|
|
|
|
|
by Fnoord
2043 days ago
|
|
There are very good reasons to avoid alcohol. Unborn child during (planned) pregnancy, for starters. Having to drive / commute / get home. Employment. Social responsibilities. Then there's the myth that in dinner it 'evaporates' (TL;DR it does not in a meaningful way). Think about it as well: if it would, they wouldn't take the effort to include alcohol. Alcohol is highly addictive, which alone is a valid reason to be afraid of it (e.g. my partner's father was an alcohol addict *and indirectly died from his addiction). There's a nice saying about if it'd get discovered tomorrow instead of 'existing' already it'd get illegal right away. It is also a hard drug. The only one available without a prescription. Having a high enough age ("being an adult") suffices. Turns out, a lot of people have the number of an adult age, but not the responsibility, plus more often than not alcohol addiction is a symptom of deeper rooted issues involving the individual.
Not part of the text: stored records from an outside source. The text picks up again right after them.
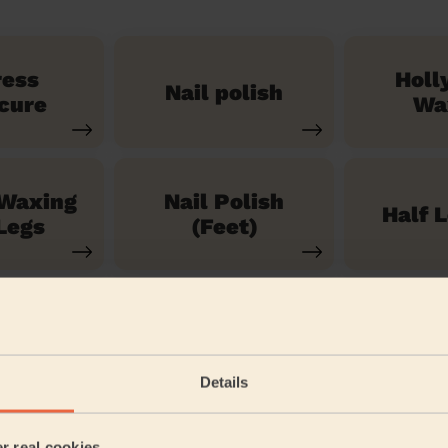
ress
Holl
Nail polish
cure
Wa
 Waxing
Nail Polish
Half 
Legs
(Feet)
See our 71 other services
Details
en
er real cookies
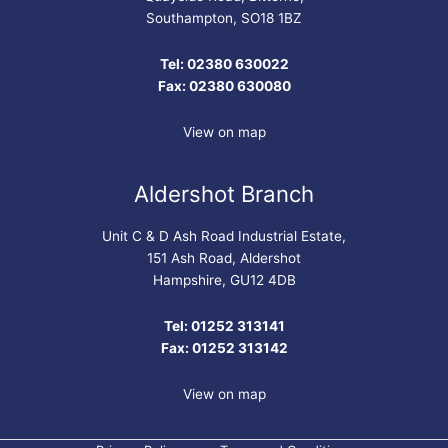
Southampton, SO18 1BZ
Tel: 02380 630022
Fax: 02380 630080
View on map
Aldershot Branch
Unit C & D Ash Road Industrial Estate,
151 Ash Road, Aldershot
Hampshire, GU12 4DB
Tel: 01252 313141
Fax: 01252 313142
View on map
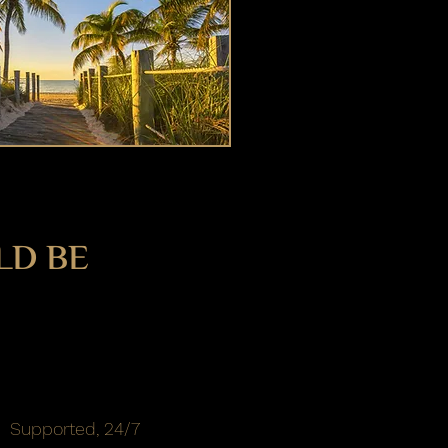
LD BE
Supported, 24/7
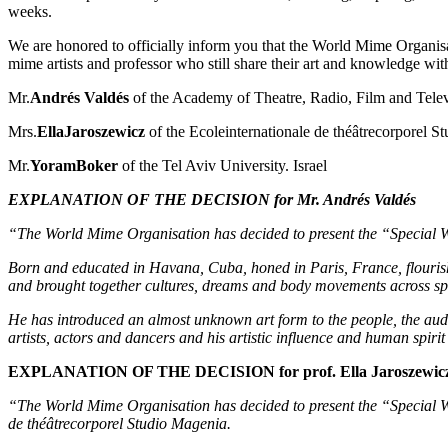
weeks.
We are honored to officially inform you that the World Mime Organisa
mime artists and professor who still share their art and knowledge wit
Mr.
Andrés Valdés
of the Academy of Theatre, Radio, Film and Telev
Mrs.
EllaJaroszewicz
of the Ecoleinternationale de théâtrecorporel S
Mr.
YoramBoker
of the Tel Aviv University. Israel
EXPLANATION OF THE DECISION for Mr. Andrés Valdés
“The World Mime Organisation has decided to present the “Special W
Born and educated in Havana, Cuba, honed in Paris, France, flourish
and brought together cultures, dreams and body movements across sp
He has introduced an almost unknown art form to the people, the aud
artists, actors and dancers and his artistic influence and human spirit
EXPLANATION OF THE DECISION for prof. Ella Jaroszewic
“The World Mime Organisation has decided to present the “Special WM
de théâtrecorporel Studio Magenia.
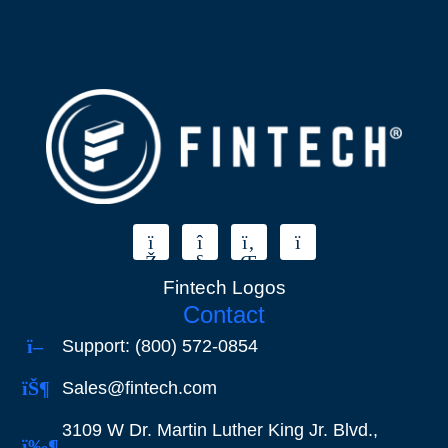
Fintech Logos
Contact
Support: (800) 572-0854
Sales@fintech.com
3109 W Dr. Martin Luther King Jr. Blvd.,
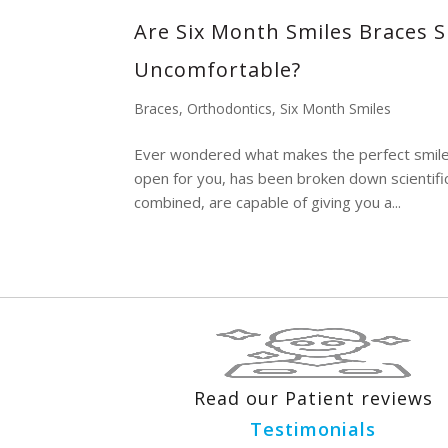
Are Six Month Smiles Braces S
Uncomfortable?
Braces
,
Orthodontics
,
Six Month Smiles
Ever wondered what makes the perfect smile? A
open for you, has been broken down scientific
combined, are capable of giving you a...
Read our Patient reviews
Testimonials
Still, it aids in a downward spiral. |
|
I'm going to take exception on this one. Alcohol acts as an _amazing_ pan deglazer and general solvent without any real substitute to carry flavors and aromas out of the pan and into the final dish. You don't even need much, maybe 2 tablespoons of wine get fond unstuck and dissolved. Some of it _does_ evaporate, you can literally watch it happen as it reduces in volume. You can flash evaporate a tablespoon of wine and return to a dry pan if it's hot enough. What it's not going to significantly evaporate out of is adding alcohol to an existing volume of liquid like a red sauce. It'll happen but not in an ideal or useful time frame. But for deglazing, try swapping your deglazing wine with broth, water or even vinegar and it's easy to see, smell, and taste that they are not functionally equivalent, an alcohol does the job so much better.
Now, if you or someone in your home has a problem with alcohol addiction or your religion forbids it, I'm not going to tell you to change your ways but for the average home cook (even a nondrinker) a bottle of wine kept next to the stove strictly for cooking purposes is an undeniably valuable tool.